Amid everything that’s happened, Roberson lauded the generosity of others who assisted in rebuilding his life, piece by piece.

“The donations people have given me … people have been so good,” Roberson said. “You don’t have any idea of what it’s like until you have a tragedy like this, to see how many of your friends come out of the woodwork.”

A key component in getting Roberson back on his feet the assistance from his children and all generations of his family, who played a vital role in the rebuilding process.

That started when they worked together to purchase the frame of a new home in February; soon after, Roberson and his family began designing it before starting construction.

Shannon Shubert, Roberson’s daughter, said she and her family regularly coordinated schedules to help out as much as they could. For many of them, that meant commuting hundreds of miles to the Driftwood area to lend a hand, usually on weekends.

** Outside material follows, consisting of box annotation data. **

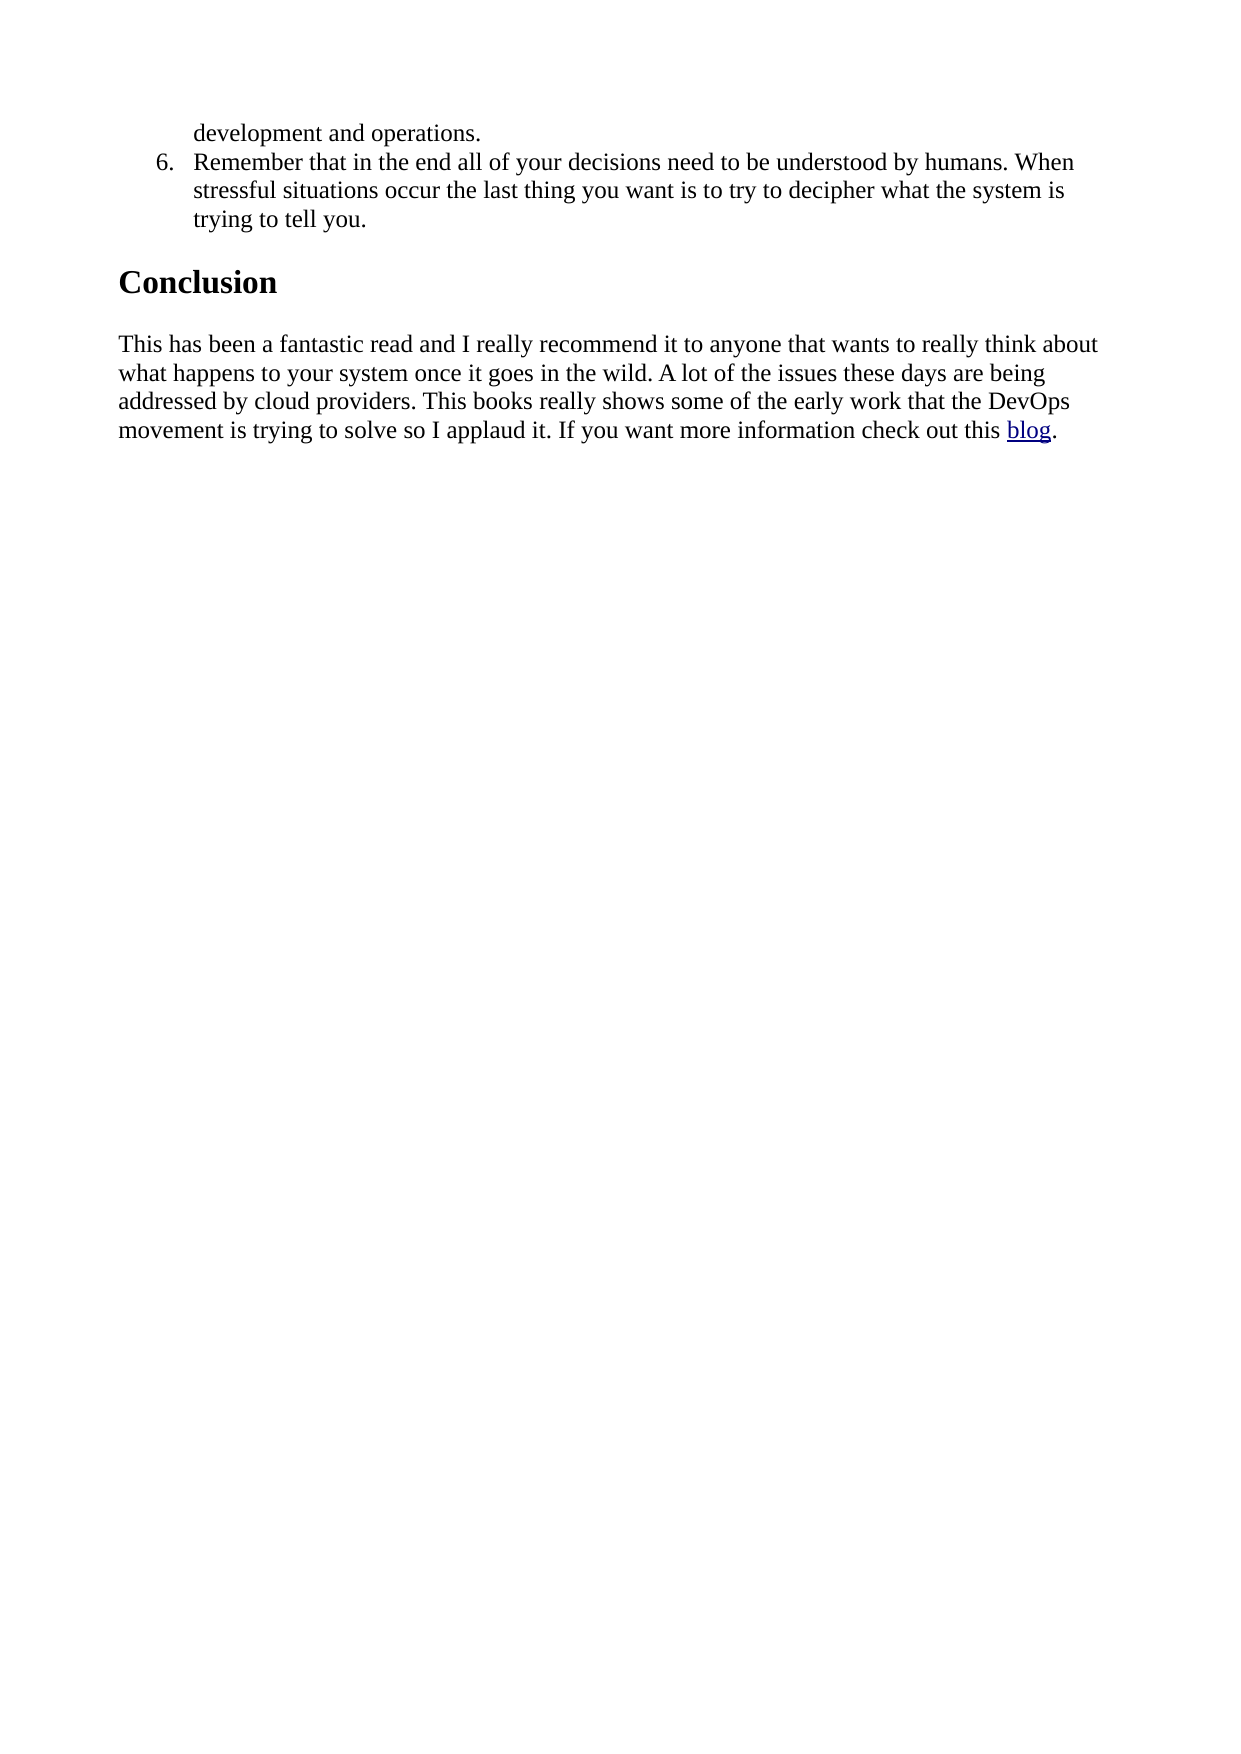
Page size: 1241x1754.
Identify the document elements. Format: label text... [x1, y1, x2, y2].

list Remember that in the end all of your decisions need to be understood by humans. When stressful situations occur the last thing you want is to try to decipher what the system is trying to tell you. [156, 147, 1122, 233]
list development and operations. [156, 118, 1122, 147]
text This has been a fantastic read and I really recommend it to anyone that wants to really think about what happens to your system once it goes in the wild. A lot of the issues these days are being addressed by cloud providers. This books really shows some of the early work that the DevOps movement is trying to solve so I applaud it. If you want more information check out this blog. [118, 329, 1122, 444]
text Conclusion [118, 262, 1122, 300]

Roberson and his family also received help from friends and neighbors who provided material and much more to the cause. Tracy Dean, a friend of Roberson’s, donated cabinets, a stove and flooring for the new house. Richard Smith, a general contractor, donated his time to oversee the construction of the new home.

Help has also come from perfect strangers, too. Roberson said a man who lived down the road from him, whom he had never met in his life, wrote him a $100 check after learning what happened. Donations in the form of clothes, food, furniture and more from the neighboring community came Roberson’s way.

“Everyone has contributed financially as well as with sweat. There’s a lot of sweat equity in this place for sure,” Shubert said. “The community has been amazing. We’ve seen a lot of good Samaritans out there.”

Even with help from all sides, Roberson was adamant in playing a role in constructing his new residence. Installation of cabinets, a sliding wooden barn door and even an exterior wall were things Roberson accomplished with the assistance of Smith, a full-time carpenter.

Having done quite a bit of carpentry work in the past, Roberson said he still loves to “drive nails” and get hands-on with projects. Over the course of four months, Roberson, Smith, Schubert and many more children, grandchildren and great-grand children built the home from the ground up.

The experience brought Roberson and his family closer together.

“Every single one of these kids have worked their butts off,” Roberson said. “I couldn’t have put it together without them.”

Seeing her dad return to life on his property, which he’s owned since 1970, offers a happy feeling for Schubert. Often times, she and her family find Roberson sitting peacefully on the back deck of his home.

“He’s happy to be here in his own space, on his own property,” Schubert said.

As far as Roberson’s concerned, he feels as if he’s the luckiest man in the world.

“My kids say I’ve got nine lives. I hope I’m not to nine yet,” Roberson said. “I’ve been real lucky. Real lucky. I hope I keep on being lucky.”